The authors outline their approach:

We econometrically estimate a macroeconomic model, and analyse the effects of a 1%-point increase in public purple social spending and green physical investment as a ratio to GDP, a 2% increase in female hourly wage rate, a 1% increase in male wage rate, a 1%-point increase in the tax rate on wealth, a 1%-point increase in the tax rate on profit income, and a 1%-point decrease in the tax rate on wage income.

As a result of this policy, we estimate that in the medium run, GDP increases by 10.9%, women’s employment increases by 9.6%, men’s employment increases by 5.8%, and public debt/GDP decreases by 10.3%-point.

The Covid-19 crisis laid bare a massive deficit in the social care infrastructure in the UK. Public spending increased substantially to support the emergency measures to mitigate the effects of the crisis on household income and firms but fell short of linking the short-term emergency policy response to long-term rebuilding of the economy. The unprecedented rise in public debt/GDP increases further concerns that public spending cuts in the future may be perceived as inevitable at a time when social and environmental needs require a more substantial urgent mobilisation of fiscal policy.

While there is widespread recognition of the care and ecological deficits and class, race and gender inequalities that are exacerbated by the crisis, the budget deficit is conventionally seen as a binding constraint. As the Covid-19 crisis adds to the long-standing fiscal spending needs, we show that wealth taxation can ease the budgetary constraints on fiscal spending and facilitate a move towards a needs-based approach to fiscal policy, avoiding competition between urgent social and ecological requirements.

Public spending on education, childcare, health and social care has a high positive effect on productivity in the rest of the economy in the UK, directly and indirectly. A 1%-point increase in public social investment increases productivity in the rest of the economy by 3.3% percent, which provides supporting evidence that this spending functions as infrastructure investment, as it has long term benefits for the society as a whole, and it improves gender equality by socialising the unpaid invisible domestic labour of women.

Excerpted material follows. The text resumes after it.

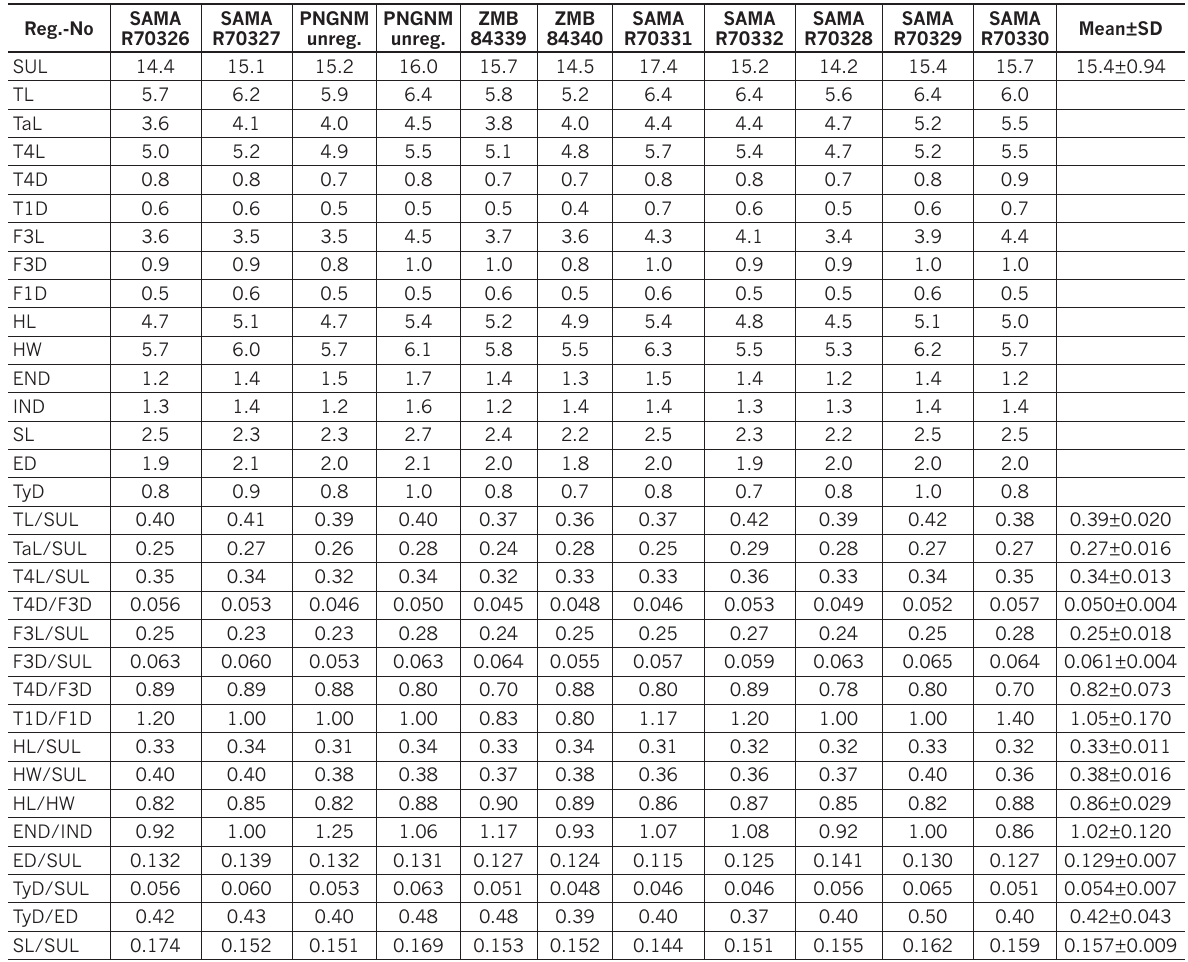
Table 3. Body measurements and body ratios of the type series of Choerophryne bisyllaba sp. n. SAMA R70326 is the holotype, all types are adult males, except SAMA R70332 which is a subadult (?) female; all measurements in mm. SAMA Reg.-No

An increase in the tax rate on wealth decreases wealth inequality and has a particular high positive impact on private investment, output, employment and the budget. Our results for the UK indicate that taxation of wealth is a particularly effective policy to fund purple and green public investment, while tackling income, gender and wealth inequalities. An example of such a policy could be using inheritance tax revenue to fund public long-term elderly care.

Output in the UK increases with more equality in gender, income, and wealth; i.e. the UK is wage-led and gender equality-led, and hence equality-led.

These policies can provide the elements of a new social contract for a purple green red new deal after the Covid-19 crisis.